= PROMPT =
Please copy every line of the records below that holds the word "aucun".

__________________________________________________

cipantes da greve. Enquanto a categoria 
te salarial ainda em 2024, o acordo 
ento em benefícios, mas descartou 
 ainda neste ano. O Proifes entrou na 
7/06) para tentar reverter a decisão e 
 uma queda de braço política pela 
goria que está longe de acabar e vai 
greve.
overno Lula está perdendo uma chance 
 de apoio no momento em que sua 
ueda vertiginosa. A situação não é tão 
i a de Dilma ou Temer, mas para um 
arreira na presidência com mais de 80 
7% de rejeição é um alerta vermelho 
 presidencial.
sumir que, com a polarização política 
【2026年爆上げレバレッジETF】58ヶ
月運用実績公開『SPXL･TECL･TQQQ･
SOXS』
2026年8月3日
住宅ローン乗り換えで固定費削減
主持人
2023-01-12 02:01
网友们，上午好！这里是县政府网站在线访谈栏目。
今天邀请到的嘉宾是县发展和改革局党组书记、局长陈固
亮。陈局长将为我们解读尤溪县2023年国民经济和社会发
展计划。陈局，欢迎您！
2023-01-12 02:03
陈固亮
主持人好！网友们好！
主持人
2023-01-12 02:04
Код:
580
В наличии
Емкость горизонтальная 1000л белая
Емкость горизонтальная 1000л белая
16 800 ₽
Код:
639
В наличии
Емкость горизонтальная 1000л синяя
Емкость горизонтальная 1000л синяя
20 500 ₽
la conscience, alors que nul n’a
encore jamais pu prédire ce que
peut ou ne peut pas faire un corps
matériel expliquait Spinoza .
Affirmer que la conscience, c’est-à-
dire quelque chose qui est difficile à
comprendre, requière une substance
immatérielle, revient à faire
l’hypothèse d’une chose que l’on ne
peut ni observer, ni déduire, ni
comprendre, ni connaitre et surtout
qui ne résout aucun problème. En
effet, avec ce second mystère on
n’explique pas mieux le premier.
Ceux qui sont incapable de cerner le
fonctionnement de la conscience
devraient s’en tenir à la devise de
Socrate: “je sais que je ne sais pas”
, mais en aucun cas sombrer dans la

__________________________________________________

= SOLUTION TO THE EXERCISE =
qui ne résout aucun problème. En
, mais en aucun cas sombrer dans la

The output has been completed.